MAM is preparing to move to its new home on the bay, so the discarded gate is an apt reminder of our art scene's rampant evolution.

Smith, who is also creating a limited-edition soundtrack of the site's destruction, hopes to convey a sense of the radical transformation the area has undergone over the past decade. The process is as much "about speculative growth and renewal as it is negation and fragmentation," he says. Call 305-607-5527 or visit dimensionsvariable.net.

At the recently relocated Locust Projects (3852 N. Miami Ave.) New York-based artists are the focus of two intriguing exhibits.
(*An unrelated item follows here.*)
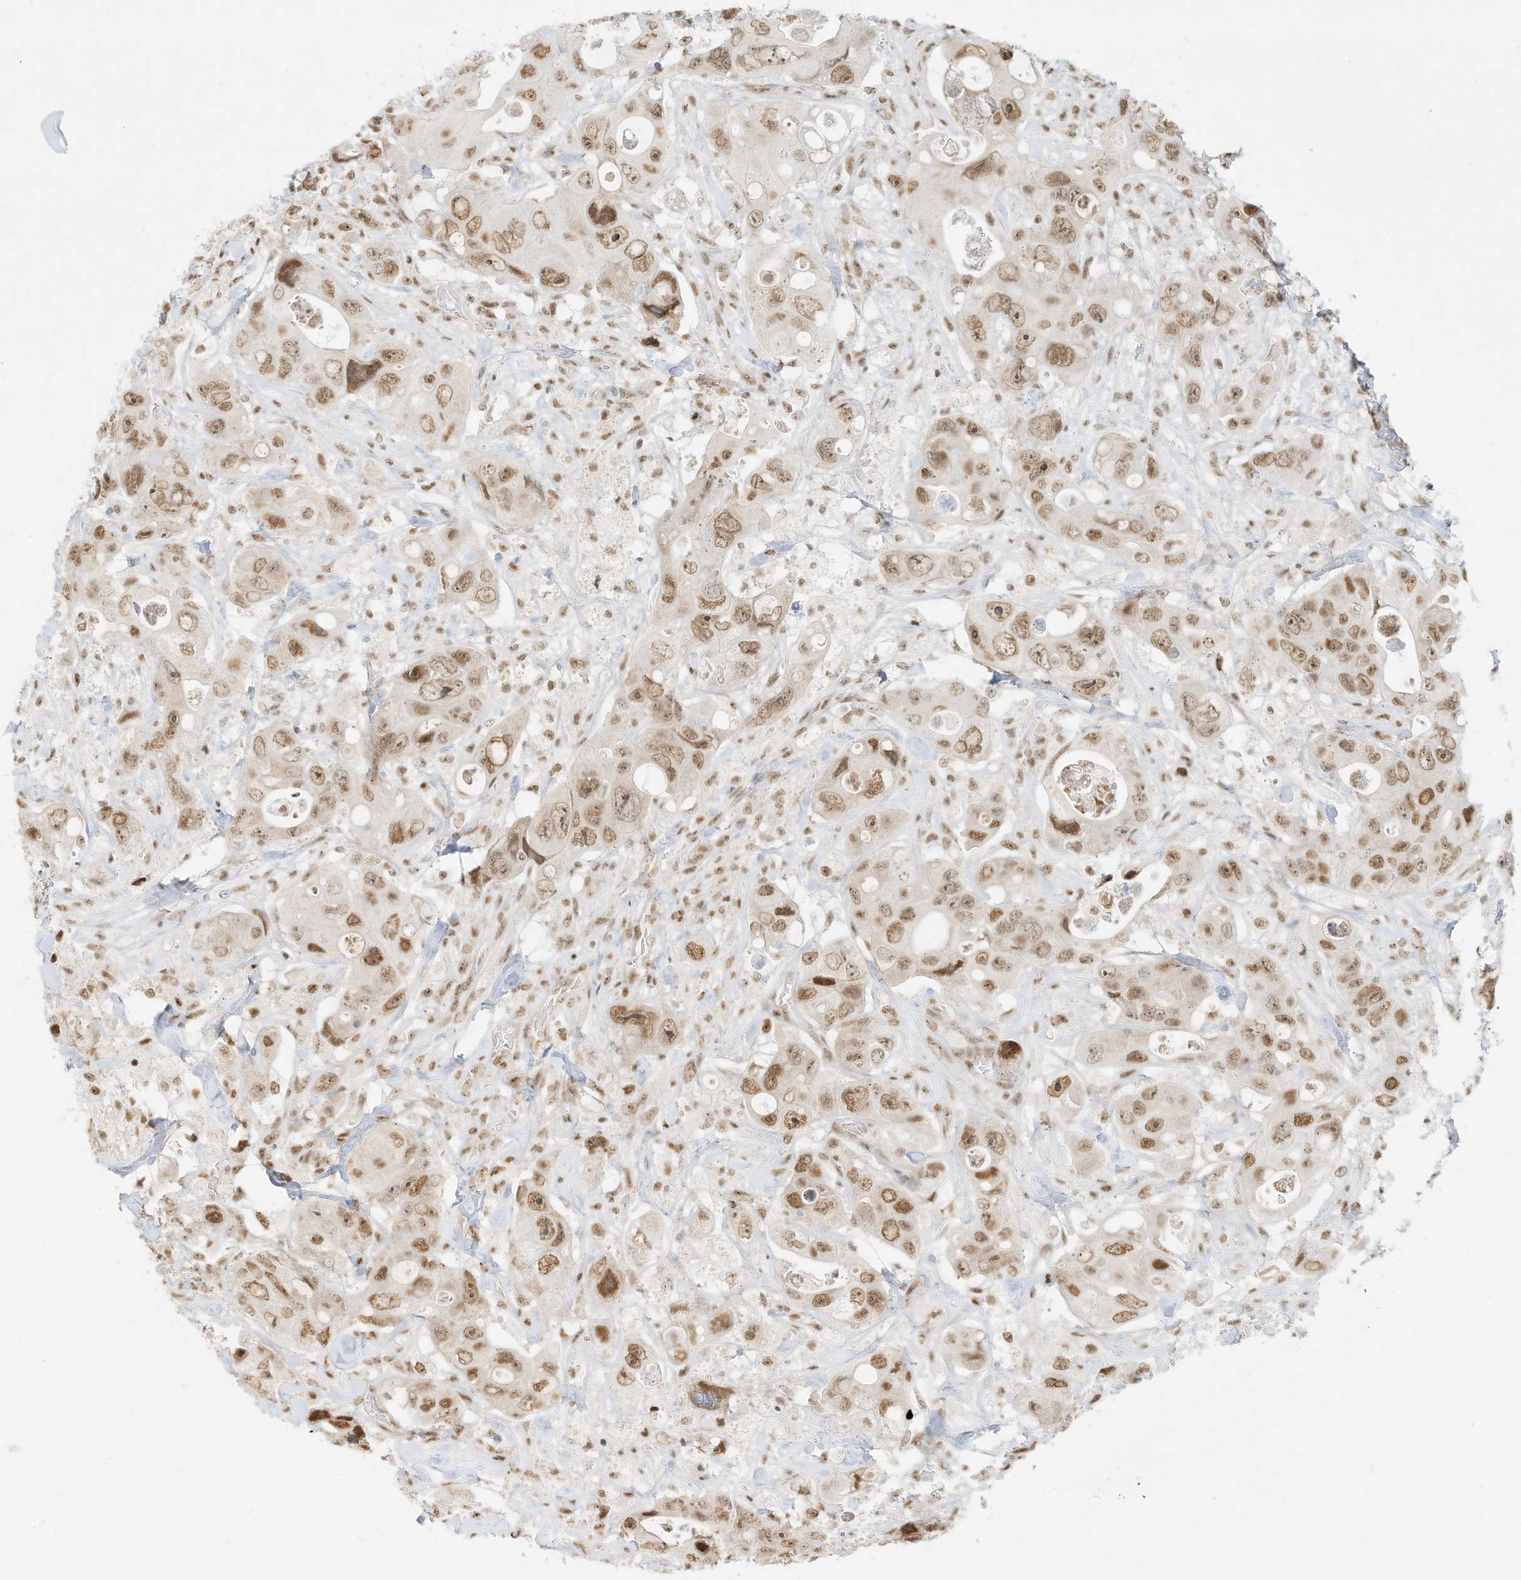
{"staining": {"intensity": "moderate", "quantity": ">75%", "location": "nuclear"}, "tissue": "colorectal cancer", "cell_type": "Tumor cells", "image_type": "cancer", "snomed": [{"axis": "morphology", "description": "Adenocarcinoma, NOS"}, {"axis": "topography", "description": "Colon"}], "caption": "Colorectal cancer was stained to show a protein in brown. There is medium levels of moderate nuclear expression in approximately >75% of tumor cells. (DAB (3,3'-diaminobenzidine) = brown stain, brightfield microscopy at high magnification).", "gene": "NHSL1", "patient": {"sex": "female", "age": 46}}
Meredyth Sparks is presenting "So I Will Let It Alone and Talk About the House," which includes her first-ever video animation, as well as her largest installation to date. Sparks employs a concept she calls "extraction," dicing up imagery culled from musical subcultures, art history, labor, and gender to create works oscillating between the minimal and the decorative.

At the gallery's entrance, she has used string to fashion a structure under which visitors can walk on their way to the main space, which houses a suite of collage works. There is also a multipaneled labyrinth including video animation of fluttering hummingbirds, reflecting the circulation of imagery in contemporary culture. That piece draws the spectator into a space for an assault on the senses.

For her show "Lines," Anya Kielar has created a theater-stage-like installation using dyed and painted fabrics she has cut into both figurative and abstract shapes and then strung up on a clothesline along with some found objects. Inspired by Man Ray, Kielar has produced work that exudes a distinct surrealist nature.

While driving around the Design District or Miami Beach this month, also keep your eyes peeled for Kielar's "Sprayogram, Yellow Lines," covering more than 30 bus shelters and commissioned by Locust as part of a public art initiative called Out of the Box. Call 305-576-8570 or visit locustprojects.org.

At Black Square Gallery (2248 NW First Pl.), Colombia's Anibal Vallejo weighs in with a whopping dose of the surreal in a solo titled "Hobnobbing at the Garden of Earthly Delights," which riffs on Hieronymus Bosch's famous masterpiece.

Vallejo tackles the sins of contemporary society via hilarious embroidery pieces on canvas that he later paints. He skewers the banality of mass media with works depicting a bald Britney Spears throttling Mickey Mouse with an umbrella, Tiger Woods on his knees begging for forgiveness, and a drunken Paris Hilton dragging herself across the pavement during a wardrobe malfunction. Call 305-424-5002 or visit blacksquaregallery.com.